> [Problems to solve]
- A) Answer these about the forum post on checking a web page for a hyperlink:
(i) What does the writer already know how to do?
(ii) What URL is assigned to targetUrl?
(iii) Which class is used to download the page?
- B) Transcribe the hyperlink-checking post word for word, everything from "I have a need" down to "sourceUrl, string targetUrl)".
- C) Go on with the forum post about checking a web page for a hyperlink, picking up right after its last line.

> [Text passage]
I have a need to verify a specific hyperlink exists on a given web page. I know how to download the source HTML. What I need help with is figuring out if a "target" url exists as a hyperlink in the "source" web page.
Here is a little console program to demonstrate the problem:
public static void Main()
{
var sourceUrl = "http://developer.yahoo.com/search/web/V1/webSearch.html";
var targetUrl = "http://developer.yahoo.com/ypatterns/";
Console.WriteLine("Source contains link to target? Answer = {0}",
SourceContainsLinkToTarget(
sourceUrl,
targetUrl));
Console.ReadKey();
}
private static bool SourceContainsLinkToTarget(string sourceUrl, string targetUrl)
{
string content;
using (var wc = new WebClient())
content = wc.DownloadString(sourceUrl);
return content.Contains(targetUrl); // Need to ensure this is in a <href> tag!

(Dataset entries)
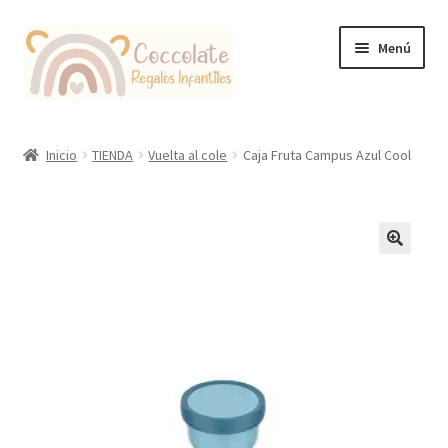
Ir
Ir
Menú
a
al
la
contenido
navegación
Tienda
Inicio
TIENDA
Vuelta al cole
Caja Fruta Campus Azul Cool
Coccolate Puericultura y Juguetería Educativa
🔍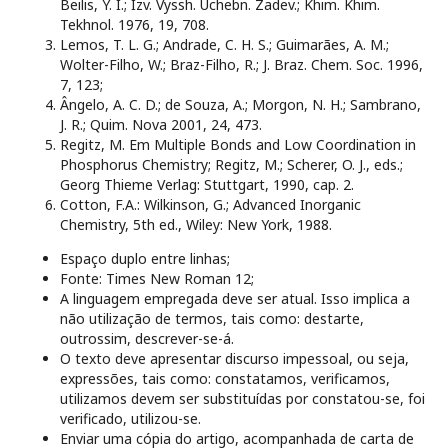
Beilis, Y. I.; Izv. Vyssh. Uchebn. Zadev.; Khim. Khim.
Tekhnol. 1976, 19, 708.
Lemos, T. L. G.; Andrade, C. H. S.; Guimarães, A. M.;
Wolter-Filho, W.; Braz-Filho, R.; J. Braz. Chem. Soc. 1996,
7, 123;
Ângelo, A. C. D.; de Souza, A.; Morgon, N. H.; Sambrano,
J. R.; Quim. Nova 2001, 24, 473.
Regitz, M. Em Multiple Bonds and Low Coordination in
Phosphorus Chemistry; Regitz, M.; Scherer, O. J., eds.;
Georg Thieme Verlag: Stuttgart, 1990, cap. 2.
Cotton, F.A.: Wilkinson, G.; Advanced Inorganic
Chemistry, 5th ed., Wiley: New York, 1988.
Espaço duplo entre linhas;
Fonte: Times New Roman 12;
A linguagem empregada deve ser atual. Isso implica a
não utilização de termos, tais como: destarte,
outrossim, descrever-se-á.
O texto deve apresentar discurso impessoal, ou seja,
expressões, tais como: constatamos, verificamos,
utilizamos devem ser substituídas por constatou-se, foi
verificado, utilizou-se.
Enviar uma cópia do artigo, acompanhada de carta de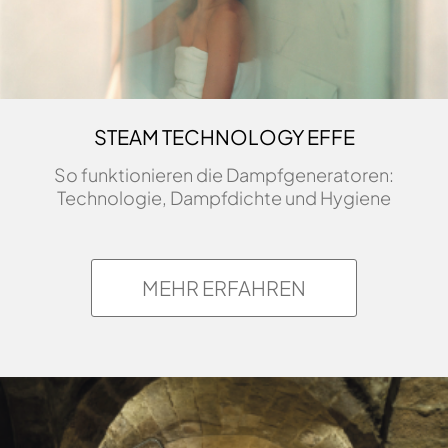
STEAM TECHNOLOGY EFFE
So funktionieren die Dampfgeneratoren:
Technologie, Dampfdichte und Hygiene
MEHR ERFAHREN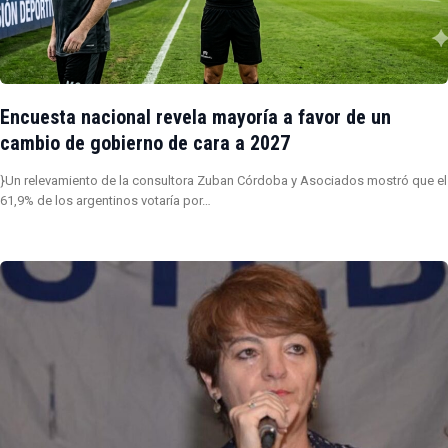
Encuesta nacional revela mayoría a favor de un
cambio de gobierno de cara a 2027
}Un relevamiento de la consultora Zuban Córdoba y Asociados mostró que el
61,9% de los argentinos votaría por…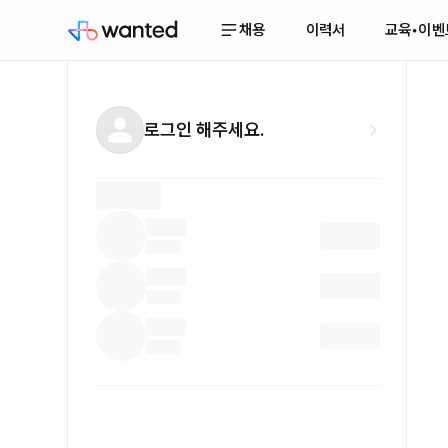
채용
이력서
교육•이벤
로그인 해주세요.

> [Responses]
- A)
(i) Download the source HTML.
(ii) http://developer.yahoo.com/ypatterns/
(iii) WebClient

- B)
I have a need to verify a specific hyperlink exists on a given web page. I know how to download the source HTML. What I need help with is figuring out if a "target" url exists as a hyperlink in the "source" web page.
Here is a little console program to demonstrate the problem:
public static void Main()
{
var sourceUrl = "http://developer.yahoo.com/search/web/V1/webSearch.html";
var targetUrl = "http://developer.yahoo.com/ypatterns/";
Console.WriteLine("Source contains link to target? Answer = {0}",
SourceContainsLinkToTarget(
sourceUrl,
targetUrl));
Console.ReadKey();
}
private static bool SourceContainsLinkToTarget(string sourceUrl, string targetUrl)

- C)
}
Notice the comment on the last line. I can see if the target URL exists in the HTML of the source URL, but I need to verify that URL is inside of a <href/>
tag. This way I can validate it's actually a hyperlink, instead of just text.
I'm hoping someone will have a kick-ass regular expression or something I can use.
Thanks!
Here is the solution using the HtmlAgilityPack:
private static bool SourceContainsLinkToTarget(string sourceUrl, string targetUrl)
{
var doc = (new HtmlWeb()).Load(sourceUrl);
foreach (var link in doc.DocumentNode.SelectNodes("//a[@href]"))
if (link.GetAttributeValue("href",
string.Empty).Equals(targetUrl))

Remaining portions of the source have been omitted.